RAW DATA START
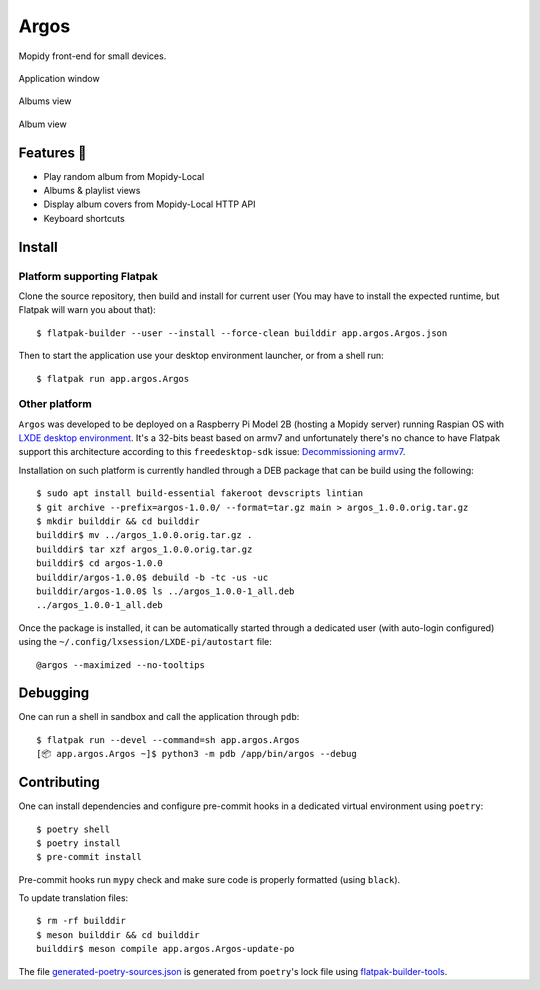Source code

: =====
Argos
=====

.. image:: https://img.shields.io/badge/code%20style-black-000000.svg
    :target: https://github.com/psf/black

.. image:: http://www.mypy-lang.org/static/mypy_badge.svg
   :target: http://mypy-lang.org/

Mopidy front-end for small devices.

.. figure:: screenshot.png
   :alt: Application window screenshot
   :align: center
   :width: 400

   Application window

.. figure:: screenshot-albums-view.png
   :alt: Albums view screenshot
   :align: center
   :width: 400

   Albums view

.. figure:: screenshot-album-view.png
   :alt: Album view screenshot
   :align: center
   :width: 400

   Album view

Features 🥳
===========

* Play random album from Mopidy-Local

* Albums & playlist views

* Display album covers from Mopidy-Local HTTP API

* Keyboard shortcuts

Install
=======

Platform supporting Flatpak
---------------------------

Clone the source repository, then build and install for current user
(You may have to install the expected runtime, but Flatpak will warn
you about that)::

  $ flatpak-builder --user --install --force-clean builddir app.argos.Argos.json

Then to start the application use your desktop environment launcher,
or from a shell run::

  $ flatpak run app.argos.Argos

Other platform
--------------

``Argos`` was developed to be deployed on a Raspberry Pi Model 2B
(hosting a Mopidy server) running Raspian OS with `LXDE desktop
environment <http://www.lxde.org/>`_. It's a 32-bits beast based on
armv7 and unfortunately there's no chance to have Flatpak support this
architecture according to this ``freedesktop-sdk`` issue:
`Decommissioning armv7
<https://gitlab.com/freedesktop-sdk/freedesktop-sdk/-/issues/1105>`_.

Installation on such platform is currently handled through a DEB
package that can be build using the following::

  $ sudo apt install build-essential fakeroot devscripts lintian
  $ git archive --prefix=argos-1.0.0/ --format=tar.gz main > argos_1.0.0.orig.tar.gz
  $ mkdir builddir && cd builddir
  builddir$ mv ../argos_1.0.0.orig.tar.gz .
  builddir$ tar xzf argos_1.0.0.orig.tar.gz
  builddir$ cd argos-1.0.0
  builddir/argos-1.0.0$ debuild -b -tc -us -uc
  builddir/argos-1.0.0$ ls ../argos_1.0.0-1_all.deb
  ../argos_1.0.0-1_all.deb

Once the package is installed, it can be automatically started through
a dedicated user (with auto-login configured) using the
``~/.config/lxsession/LXDE-pi/autostart`` file::

  @argos --maximized --no-tooltips

Debugging
=========

One can run a shell in sandbox and call the application through
``pdb``::

  $ flatpak run --devel --command=sh app.argos.Argos
  [📦 app.argos.Argos ~]$ python3 -m pdb /app/bin/argos --debug

Contributing
============

One can install dependencies and configure pre-commit hooks in a
dedicated virtual environment using ``poetry``::

  $ poetry shell
  $ poetry install
  $ pre-commit install

Pre-commit hooks run ``mypy`` check and make sure code is properly
formatted (using ``black``).

To update translation files::

  $ rm -rf builddir
  $ meson builddir && cd builddir
  builddir$ meson compile app.argos.Argos-update-po

The file `generated-poetry-sources.json
</generated-poetry-sources.json>`_ is generated from ``poetry``'s lock
file using `flatpak-builder-tools
<https://github.com/flatpak/flatpak-builder-tools>`_.
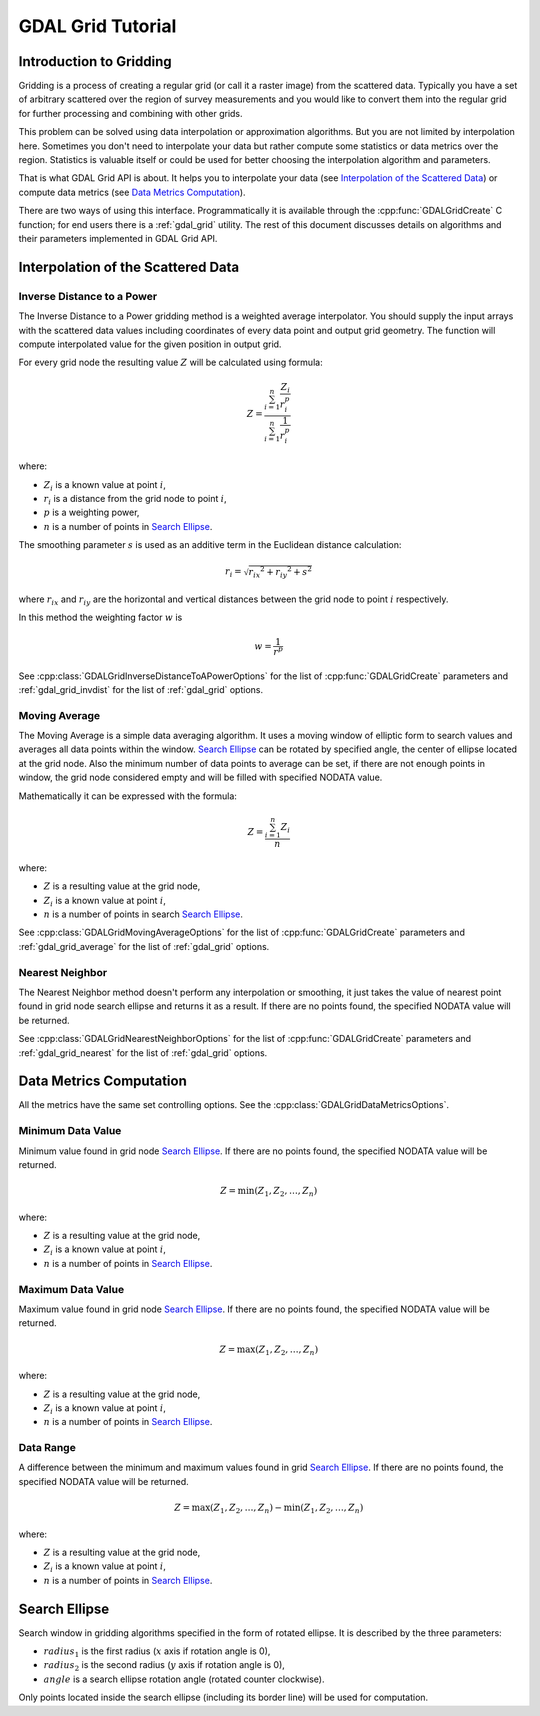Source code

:.. _gdal_grid_tut:

================================================================================
GDAL Grid Tutorial
================================================================================

Introduction to Gridding
------------------------

Gridding is a process of creating a regular grid (or call it a raster image)
from the scattered data. Typically you have a set of arbitrary scattered over
the region of survey measurements and you would like to convert them into the
regular grid for further processing and combining with other grids.

.. only:: latex

    .. image:: ../../images/grid/gridding.eps
        :alt:   Scattered data gridding

.. only:: not latex

    .. image:: ../../images/grid/gridding.png
        :alt:   Scattered data gridding

This problem can be solved using data interpolation or approximation
algorithms. But you are not limited by interpolation here. Sometimes you don't
need to interpolate your data but rather compute some statistics or data
metrics over the region. Statistics is valuable itself or could be used for
better choosing the interpolation algorithm and parameters.

That is what GDAL Grid API is about. It helps you to interpolate your data
(see `Interpolation of the Scattered Data`_) or compute data metrics (see
`Data Metrics Computation`_).

There are two ways of using this interface. Programmatically it is available
through the :cpp:func:`GDALGridCreate` C function; for end users there is a
:ref:`gdal_grid` utility. The rest of this document discusses details on algorithms
and their parameters implemented in GDAL Grid API.

Interpolation of the Scattered Data
-----------------------------------

Inverse Distance to a Power
+++++++++++++++++++++++++++

The Inverse Distance to a Power gridding method is a weighted average
interpolator. You should supply the input arrays with the scattered data
values including coordinates of every data point and output grid geometry. The
function will compute interpolated value for the given position in output
grid.

For every grid node the resulting value :math:`Z` will be calculated using
formula:

.. math::

    Z=\frac{\sum_{i=1}^n{\frac{Z_i}{r_i^p}}}{\sum_{i=1}^n{\frac{1}{r_i^p}}}

where:

- :math:`Z_i` is a known value at point :math:`i`,
- :math:`r_i` is a distance from the grid node to point :math:`i`,
- :math:`p` is a weighting power,
- :math:`n` is a number of points in `Search Ellipse`_.

The smoothing parameter :math:`s` is used as an additive term in the Euclidean distance calculation:

.. math::

    {r_i}=\sqrt{{r_{ix}}^2 + {r_{iy}}^2 + s^2}

where :math:`r_{ix}` and :math:`r_{iy}` are the horizontal and vertical
distances between the grid node to point :math:`i` respectively.

In this method the weighting factor :math:`w` is

.. math::

    w=\frac{1}{r^p}

See :cpp:class:`GDALGridInverseDistanceToAPowerOptions` for the list of
:cpp:func:`GDALGridCreate` parameters and :ref:`gdal_grid_invdist` for the list
of :ref:`gdal_grid` options.

Moving Average
++++++++++++++

The Moving Average is a simple data averaging algorithm. It uses a moving
window of elliptic form to search values and averages all data points within
the window. `Search Ellipse`_ can be rotated by
specified angle, the center of ellipse located at the grid node. Also the
minimum number of data points to average can be set, if there are not enough
points in window, the grid node considered empty and will be filled with
specified NODATA value.

Mathematically it can be expressed with the formula:

.. math::

     Z=\frac{\sum_{i=1}^n{Z_i}}{n}

where:

- :math:`Z` is a resulting value at the grid node,
- :math:`Z_i` is a known value at point :math:`i`,
- :math:`n` is a number of points in search `Search Ellipse`_.

See :cpp:class:`GDALGridMovingAverageOptions` for the list of :cpp:func:`GDALGridCreate`
parameters and  :ref:`gdal_grid_average` for the list of :ref:`gdal_grid` options.

Nearest Neighbor
++++++++++++++++

The Nearest Neighbor method doesn't perform any interpolation or smoothing, it
just takes the value of nearest point found in grid node search ellipse and
returns it as a result. If there are no points found, the specified NODATA
value will be returned.

See :cpp:class:`GDALGridNearestNeighborOptions` for the list of :cpp:func:`GDALGridCreate`
parameters and :ref:`gdal_grid_nearest` for the list of :ref:`gdal_grid` options.

Data Metrics Computation
------------------------

All the metrics have the same set controlling options. See the
:cpp:class:`GDALGridDataMetricsOptions`.

Minimum Data Value
++++++++++++++++++

Minimum value found in grid node `Search Ellipse`_.
If there are no points found, the specified NODATA value will be returned.

.. math::

     Z=\min{(Z_1,Z_2,\ldots,Z_n)}

where:

- :math:`Z` is a resulting value at the grid node,
- :math:`Z_i` is a known value at point :math:`i`,
- :math:`n` is a number of points in `Search Ellipse`_.

Maximum Data Value
++++++++++++++++++

Maximum value found in grid node `Search Ellipse`_.
If there are no points found, the specified NODATA value will be returned.

.. math::

     Z=\max{(Z_1,Z_2,\ldots,Z_n)}

where:

- :math:`Z` is a resulting value at the grid node,
- :math:`Z_i` is a known value at point :math:`i`,
- :math:`n` is a number of points in `Search Ellipse`_.

Data Range
++++++++++

A difference between the minimum and maximum values found in grid `Search Ellipse`_.
If there are no points found, the
specified NODATA value will be returned.

.. math::

     Z=\max{(Z_1,Z_2,\ldots,Z_n)}-\min{(Z_1,Z_2,\ldots,Z_n)}

where:

- :math:`Z` is a resulting value at the grid node,
- :math:`Z_i` is a known value at point :math:`i`,
- :math:`n` is a number of points in `Search Ellipse`_.

Search Ellipse
--------------

Search window in gridding algorithms specified in the form of rotated ellipse.
It is described by the three parameters:

- :math:`radius_1` is the first radius (:math:`x` axis if rotation angle is 0),
- :math:`radius_2` is the second radius (:math:`y` axis if rotation angle is 0),
- :math:`angle` is a search ellipse rotation angle (rotated counter clockwise).

.. only:: latex

    .. image:: ../../images/grid/ellipse.eps
        :alt:   Search ellipse

.. only:: not latex

    .. image:: ../../images/grid/ellipse.png
        :alt:   Search ellipse

Only points located inside the search ellipse (including its border line) will
be used for computation.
RAW DATA END
AIM OF THE EXERCISE:
Spot every line in the entries that includes the word "github", and copy each one out.

SOLVED PROBLEM:
    :target: https://github.com/psf/black
<https://github.com/flatpak/flatpak-builder-tools>`_.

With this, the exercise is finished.